Oskar ist der Beste 09.08.2010
4. ein gutes Interview
Zitat von rkinfoDa blickte die Beiden einfach der zunehmenden Menschenmasse zu. Und Keiner im System hatte dafür Interesse ... Das zeigt dass Keiner innerlich vorbereitet war auf die Risiken von Teilabschnitte wie Tunnel, Rampe oder Eingangsbereich Gelände. Seit Ewigkeiten müssen andere Bereiche 'Gefährdungsbeurteilungen' für Arbeitsplätze oder Tätigkeiten erstellen bevor sie los legen können mit Mitarbeitern. Aber in Duisburg genoss man den sonnigen Tag und die gute & laute Musik bis es immer kompakter wurde mit den Besuchern ... nanu ? Da war jeder Dorfpolizist oder Hilfsordner der WM-Südafrika besser vorbereitet als man ihm auf Posten schickte. Wobei da Keiner einfach nur rum gestanden wäre als die Leute Probleme bekamen. Da unten ist Mitdenken noch normale Aufgabe um das Leben zu bewältigen.

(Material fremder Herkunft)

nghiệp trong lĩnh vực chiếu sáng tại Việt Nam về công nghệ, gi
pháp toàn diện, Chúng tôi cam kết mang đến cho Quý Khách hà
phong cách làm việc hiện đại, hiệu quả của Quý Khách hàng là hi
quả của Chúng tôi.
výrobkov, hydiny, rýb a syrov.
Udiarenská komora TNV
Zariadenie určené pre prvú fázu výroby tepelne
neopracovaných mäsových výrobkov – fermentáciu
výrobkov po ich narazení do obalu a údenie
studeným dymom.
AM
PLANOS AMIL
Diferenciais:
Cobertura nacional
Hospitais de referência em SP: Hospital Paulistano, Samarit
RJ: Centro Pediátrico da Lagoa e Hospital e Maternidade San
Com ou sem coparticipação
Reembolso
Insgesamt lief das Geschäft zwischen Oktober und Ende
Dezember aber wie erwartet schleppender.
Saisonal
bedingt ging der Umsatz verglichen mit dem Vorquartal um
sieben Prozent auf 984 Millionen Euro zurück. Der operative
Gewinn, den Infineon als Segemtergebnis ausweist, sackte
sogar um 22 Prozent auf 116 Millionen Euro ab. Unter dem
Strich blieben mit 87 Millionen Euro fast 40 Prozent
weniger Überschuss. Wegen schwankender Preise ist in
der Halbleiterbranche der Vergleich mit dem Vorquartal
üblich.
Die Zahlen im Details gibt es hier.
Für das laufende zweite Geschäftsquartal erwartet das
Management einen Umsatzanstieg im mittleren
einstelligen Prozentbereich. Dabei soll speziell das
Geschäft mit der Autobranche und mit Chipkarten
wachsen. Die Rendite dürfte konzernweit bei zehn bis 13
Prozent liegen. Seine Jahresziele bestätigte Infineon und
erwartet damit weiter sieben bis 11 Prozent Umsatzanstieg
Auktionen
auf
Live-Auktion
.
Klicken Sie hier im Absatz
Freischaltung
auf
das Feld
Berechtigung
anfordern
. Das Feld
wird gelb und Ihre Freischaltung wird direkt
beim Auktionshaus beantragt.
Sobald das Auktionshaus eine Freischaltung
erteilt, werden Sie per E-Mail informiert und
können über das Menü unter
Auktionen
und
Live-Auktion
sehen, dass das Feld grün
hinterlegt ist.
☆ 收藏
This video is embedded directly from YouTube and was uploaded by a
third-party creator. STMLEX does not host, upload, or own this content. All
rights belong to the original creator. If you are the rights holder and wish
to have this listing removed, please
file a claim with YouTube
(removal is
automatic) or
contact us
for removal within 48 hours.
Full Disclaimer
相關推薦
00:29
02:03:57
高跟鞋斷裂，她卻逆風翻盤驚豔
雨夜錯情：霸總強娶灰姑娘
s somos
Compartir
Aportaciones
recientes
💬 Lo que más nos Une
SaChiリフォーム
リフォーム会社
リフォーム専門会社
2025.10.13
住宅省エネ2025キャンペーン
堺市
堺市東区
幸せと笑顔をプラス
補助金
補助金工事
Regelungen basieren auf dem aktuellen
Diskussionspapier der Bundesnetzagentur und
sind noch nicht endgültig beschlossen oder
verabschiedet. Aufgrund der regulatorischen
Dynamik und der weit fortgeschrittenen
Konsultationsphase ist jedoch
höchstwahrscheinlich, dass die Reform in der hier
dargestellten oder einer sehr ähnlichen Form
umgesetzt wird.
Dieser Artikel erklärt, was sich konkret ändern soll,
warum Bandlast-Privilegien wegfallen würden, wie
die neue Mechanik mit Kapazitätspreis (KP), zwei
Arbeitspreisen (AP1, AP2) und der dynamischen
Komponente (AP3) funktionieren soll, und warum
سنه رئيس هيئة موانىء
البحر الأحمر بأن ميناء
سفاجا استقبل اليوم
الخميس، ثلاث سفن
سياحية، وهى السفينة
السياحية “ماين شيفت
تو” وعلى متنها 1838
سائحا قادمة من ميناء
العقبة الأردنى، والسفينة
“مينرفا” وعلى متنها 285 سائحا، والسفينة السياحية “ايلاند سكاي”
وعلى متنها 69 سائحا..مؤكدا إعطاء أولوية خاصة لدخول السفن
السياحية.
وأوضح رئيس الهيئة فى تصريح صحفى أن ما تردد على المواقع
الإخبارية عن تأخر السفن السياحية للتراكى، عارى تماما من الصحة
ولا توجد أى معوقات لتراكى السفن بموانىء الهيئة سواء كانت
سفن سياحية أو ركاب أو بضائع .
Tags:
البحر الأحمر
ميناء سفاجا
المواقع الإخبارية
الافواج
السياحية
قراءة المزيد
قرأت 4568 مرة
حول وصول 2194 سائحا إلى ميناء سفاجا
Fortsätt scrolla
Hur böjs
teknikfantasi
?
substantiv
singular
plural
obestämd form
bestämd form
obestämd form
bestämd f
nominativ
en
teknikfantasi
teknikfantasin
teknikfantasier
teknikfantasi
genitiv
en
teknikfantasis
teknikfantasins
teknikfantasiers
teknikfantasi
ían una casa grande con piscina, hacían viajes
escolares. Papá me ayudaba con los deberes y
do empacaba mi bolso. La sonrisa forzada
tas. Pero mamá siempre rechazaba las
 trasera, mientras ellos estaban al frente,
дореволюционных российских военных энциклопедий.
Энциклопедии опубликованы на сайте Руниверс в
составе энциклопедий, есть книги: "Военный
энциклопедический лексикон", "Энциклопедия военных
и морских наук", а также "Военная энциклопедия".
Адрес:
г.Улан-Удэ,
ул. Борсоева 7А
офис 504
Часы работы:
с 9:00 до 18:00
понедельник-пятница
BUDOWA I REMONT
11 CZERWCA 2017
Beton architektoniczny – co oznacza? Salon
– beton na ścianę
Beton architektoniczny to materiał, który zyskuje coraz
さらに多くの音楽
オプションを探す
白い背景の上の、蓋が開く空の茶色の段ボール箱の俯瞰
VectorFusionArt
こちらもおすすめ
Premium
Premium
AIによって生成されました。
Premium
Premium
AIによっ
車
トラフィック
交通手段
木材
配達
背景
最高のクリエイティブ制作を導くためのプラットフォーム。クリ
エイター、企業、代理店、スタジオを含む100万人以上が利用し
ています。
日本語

Und was hat man nicht alles in Sued Afrika "befuerchtet" in Sachen Ausschreitungen etc...und dann "zeigt" "der Meister aus Deutschland", wie man eine Grossveranstaltung richtig versemmelt. Ein gutes Interview und jemand, der versucht, mit einer eigenen Verantwortung umzugehen, etwas was von anderen viel eher Verantwortlichen erwartet haette, die aber lieber ihre Autos zu Schrott fahren oder ihre Pensionsansprueche sichern wollen...
kdshp 09.08.2010
5. aw
Zitat von sysopDer Psychologe Carsten Walter, 40, über seine Rolle als Crowd-Manager der Duisburger Love Parade und den Ablauf der Katastrophe http://www.spiegel.de/spiegel/0,1518,710875,00.html
Hallo, mir bestätigt das, das die Polizei hier versagt hat.